▸ **What this task involves**
Present everything in the data from the line containing "[265, 142, 320, 167]" down to the line containing "baseball player up at bat", both included, as a Markdown table with the columns Row and Line, numbering each line and leaving out blank lines.

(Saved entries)
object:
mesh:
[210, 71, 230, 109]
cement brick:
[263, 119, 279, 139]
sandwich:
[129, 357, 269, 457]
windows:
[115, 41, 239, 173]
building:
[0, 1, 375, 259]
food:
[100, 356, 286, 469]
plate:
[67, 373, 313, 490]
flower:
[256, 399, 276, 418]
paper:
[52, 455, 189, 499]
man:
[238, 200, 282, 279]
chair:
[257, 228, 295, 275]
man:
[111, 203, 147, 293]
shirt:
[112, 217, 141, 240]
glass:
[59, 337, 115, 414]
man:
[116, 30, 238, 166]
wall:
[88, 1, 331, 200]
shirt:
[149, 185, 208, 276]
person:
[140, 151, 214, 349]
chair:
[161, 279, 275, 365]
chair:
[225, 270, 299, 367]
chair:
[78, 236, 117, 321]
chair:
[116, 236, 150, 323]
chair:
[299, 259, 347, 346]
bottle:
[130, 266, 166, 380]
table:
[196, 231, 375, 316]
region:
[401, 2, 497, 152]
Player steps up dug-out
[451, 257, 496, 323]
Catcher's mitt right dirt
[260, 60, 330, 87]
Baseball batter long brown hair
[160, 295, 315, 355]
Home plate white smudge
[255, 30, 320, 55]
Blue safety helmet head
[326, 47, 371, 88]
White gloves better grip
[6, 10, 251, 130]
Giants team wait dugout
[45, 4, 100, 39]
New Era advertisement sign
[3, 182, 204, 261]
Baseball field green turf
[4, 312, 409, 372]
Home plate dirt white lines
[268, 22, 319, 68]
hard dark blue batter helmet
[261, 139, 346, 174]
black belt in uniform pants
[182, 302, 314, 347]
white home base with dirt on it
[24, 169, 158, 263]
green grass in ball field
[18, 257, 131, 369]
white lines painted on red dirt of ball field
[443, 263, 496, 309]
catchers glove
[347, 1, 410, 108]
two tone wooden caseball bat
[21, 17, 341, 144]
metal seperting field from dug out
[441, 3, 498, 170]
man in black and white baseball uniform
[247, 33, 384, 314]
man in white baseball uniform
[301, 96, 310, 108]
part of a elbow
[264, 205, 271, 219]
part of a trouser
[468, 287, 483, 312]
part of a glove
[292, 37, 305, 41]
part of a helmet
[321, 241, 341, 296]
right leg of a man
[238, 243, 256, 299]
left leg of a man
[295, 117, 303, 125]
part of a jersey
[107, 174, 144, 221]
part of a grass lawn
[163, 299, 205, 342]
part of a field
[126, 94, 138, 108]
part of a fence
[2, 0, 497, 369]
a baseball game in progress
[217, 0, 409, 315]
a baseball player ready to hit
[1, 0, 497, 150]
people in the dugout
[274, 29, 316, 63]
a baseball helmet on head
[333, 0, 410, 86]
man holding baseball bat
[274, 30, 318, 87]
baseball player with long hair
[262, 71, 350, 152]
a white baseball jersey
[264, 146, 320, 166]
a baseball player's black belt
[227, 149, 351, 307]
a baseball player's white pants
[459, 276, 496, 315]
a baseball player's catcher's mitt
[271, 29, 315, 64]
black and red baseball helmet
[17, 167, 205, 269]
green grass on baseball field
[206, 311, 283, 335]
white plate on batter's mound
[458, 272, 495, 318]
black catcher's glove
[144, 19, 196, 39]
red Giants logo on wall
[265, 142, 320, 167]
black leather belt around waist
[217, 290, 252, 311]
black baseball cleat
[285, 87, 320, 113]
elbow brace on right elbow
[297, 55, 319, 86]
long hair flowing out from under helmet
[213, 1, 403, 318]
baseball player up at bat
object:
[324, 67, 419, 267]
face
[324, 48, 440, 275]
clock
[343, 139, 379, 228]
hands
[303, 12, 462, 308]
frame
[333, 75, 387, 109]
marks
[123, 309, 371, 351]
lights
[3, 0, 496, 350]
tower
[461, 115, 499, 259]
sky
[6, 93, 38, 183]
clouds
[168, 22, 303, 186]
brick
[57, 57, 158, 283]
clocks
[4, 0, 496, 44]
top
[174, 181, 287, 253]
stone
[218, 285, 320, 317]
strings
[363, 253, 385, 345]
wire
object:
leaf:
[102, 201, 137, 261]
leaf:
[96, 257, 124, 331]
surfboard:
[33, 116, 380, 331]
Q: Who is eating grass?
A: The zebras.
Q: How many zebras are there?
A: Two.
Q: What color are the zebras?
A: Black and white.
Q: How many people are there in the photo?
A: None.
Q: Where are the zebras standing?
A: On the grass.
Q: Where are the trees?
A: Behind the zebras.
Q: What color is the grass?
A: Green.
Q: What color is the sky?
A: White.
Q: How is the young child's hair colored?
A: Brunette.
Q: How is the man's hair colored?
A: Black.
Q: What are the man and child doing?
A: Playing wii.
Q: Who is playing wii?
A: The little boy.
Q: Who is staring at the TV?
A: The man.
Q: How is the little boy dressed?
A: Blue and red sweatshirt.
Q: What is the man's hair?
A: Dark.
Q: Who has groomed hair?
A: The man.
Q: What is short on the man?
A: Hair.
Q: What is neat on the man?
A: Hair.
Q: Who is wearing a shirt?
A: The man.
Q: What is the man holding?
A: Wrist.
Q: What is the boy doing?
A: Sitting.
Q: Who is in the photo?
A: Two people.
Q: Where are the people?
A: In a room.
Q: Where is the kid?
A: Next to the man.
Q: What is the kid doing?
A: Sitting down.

▸ **Exercise output**
| Row | Line |
|---|---|
| 1 | [265, 142, 320, 167] |
| 2 | black leather belt around waist |
| 3 | [217, 290, 252, 311] |
| 4 | black baseball cleat |
| 5 | [285, 87, 320, 113] |
| 6 | elbow brace on right elbow |
| 7 | [297, 55, 319, 86] |
| 8 | long hair flowing out from under helmet |
| 9 | [213, 1, 403, 318] |
| 10 | baseball player up at bat |